By the time night fell, Bob and Bill had reached a wooded area beside a stream. They set up their tent, built a campfire, cooked and ate their dinner, and then stretched out by the fire for a period of relaxation. “You know,” Bob said thoughtfully, “when I look up at the stars like this, I’m overwhelmed at the greatness and the power of God! They say there are hundreds of millions of galaxies, that space is endless — yet God had the power to make not only all that is out there, but everything that is in every microscopic cell of every living thing! It makes you wonder what it will be like, one day, to actually be in His presence, to see Him as He is! What will it be like to be judged, to answer for the way we’ve lived the life He gave us?”

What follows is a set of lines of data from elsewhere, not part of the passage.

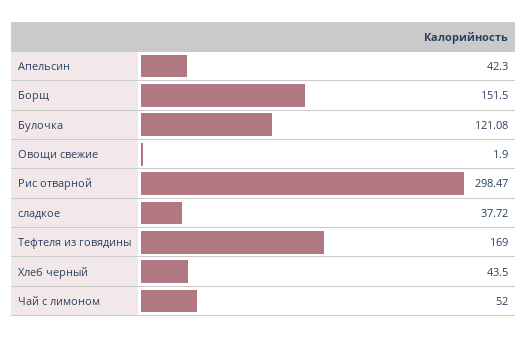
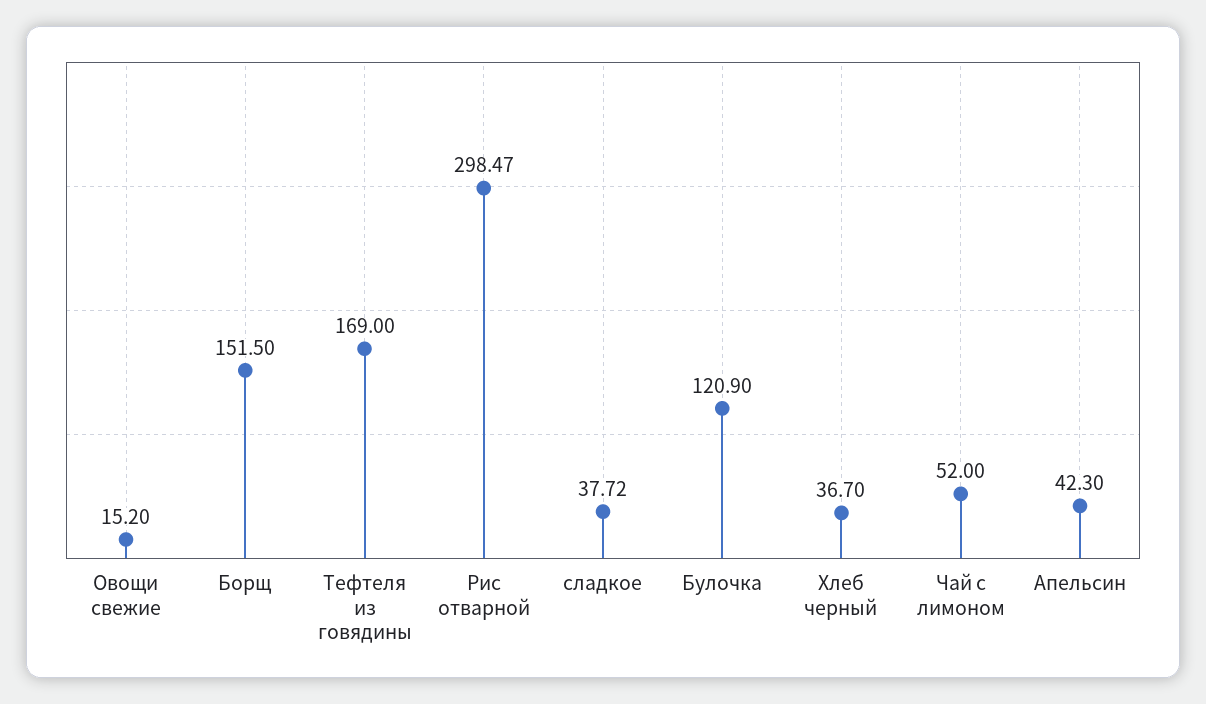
Булочка: 121.08 -> 120.9
Овощи свежие: 1.9 -> 15.2
Хлеб черный: 43.5 -> 36.7

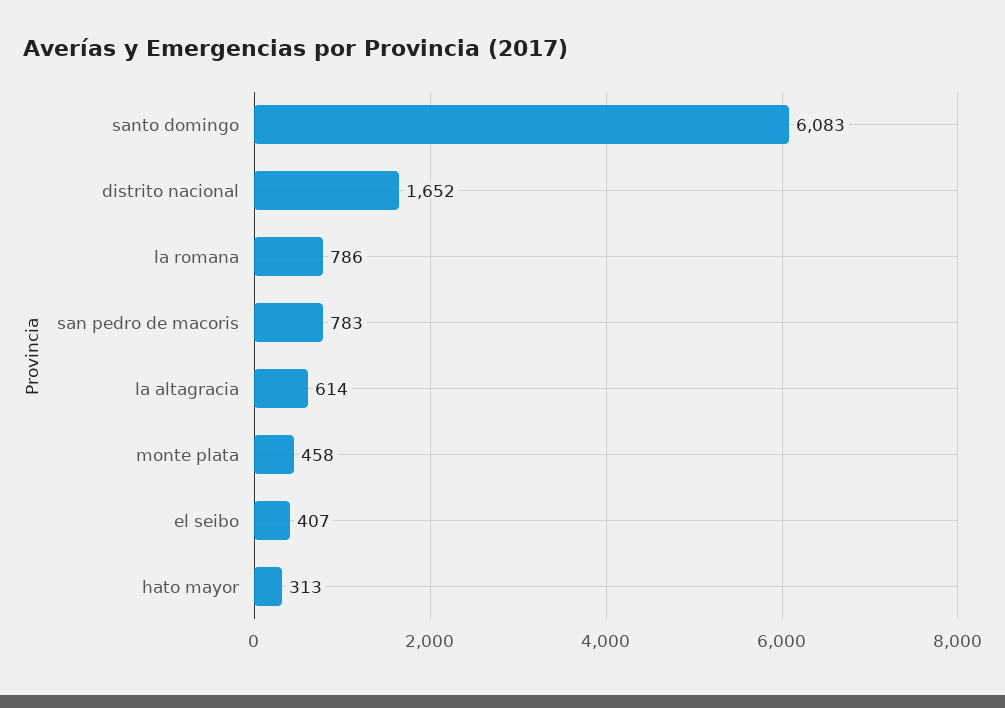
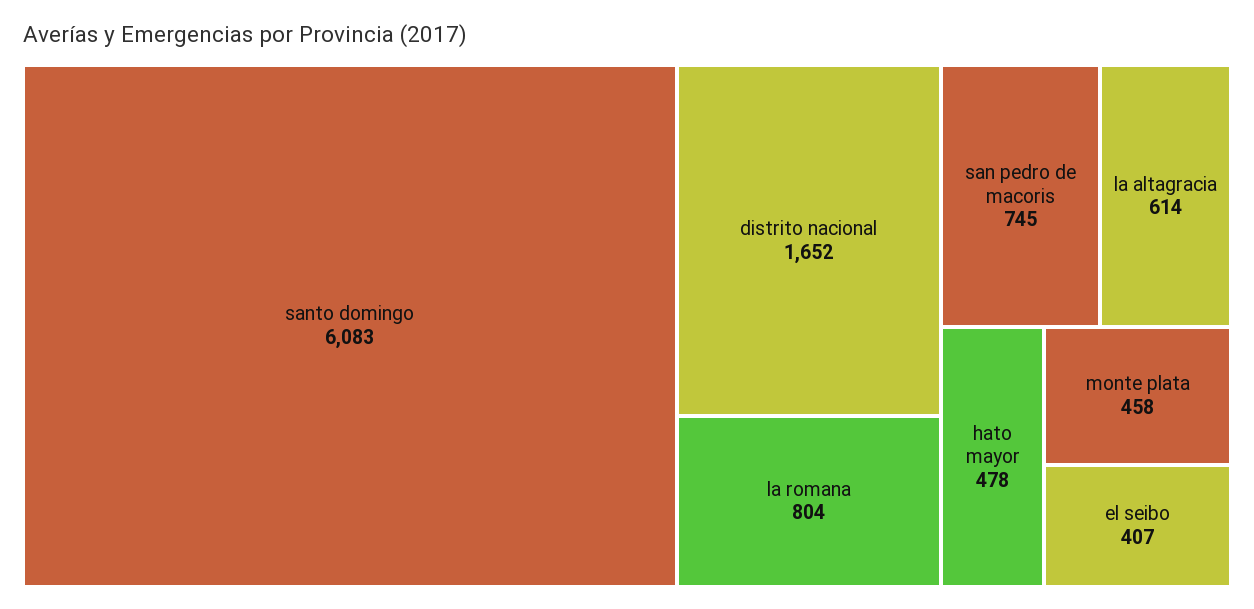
la romana: 786 -> 804
san pedro de macoris: 783 -> 745
hato mayor: 313 -> 478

“When I look at those stars,” Bill said with a laugh, “I think of the fourteen and a half billion years it took for all of this to make itself! And I don’t think of God at all. I made up my mind a long time ago — there’s not any God! We’re never going to round a corner of existence and suddenly open our eyes to see some powerful spiritual Being whose presence is everywhere. When the writers of the Bible talked about Him being so great and glorious that everything around Him just automatically fell at His feet and worshiped Him, they were lying. There’s no great God, and there’s no Jesus Christ!” That night Bill died, and “…he lifted up his eyes” (Luke 16:19-31).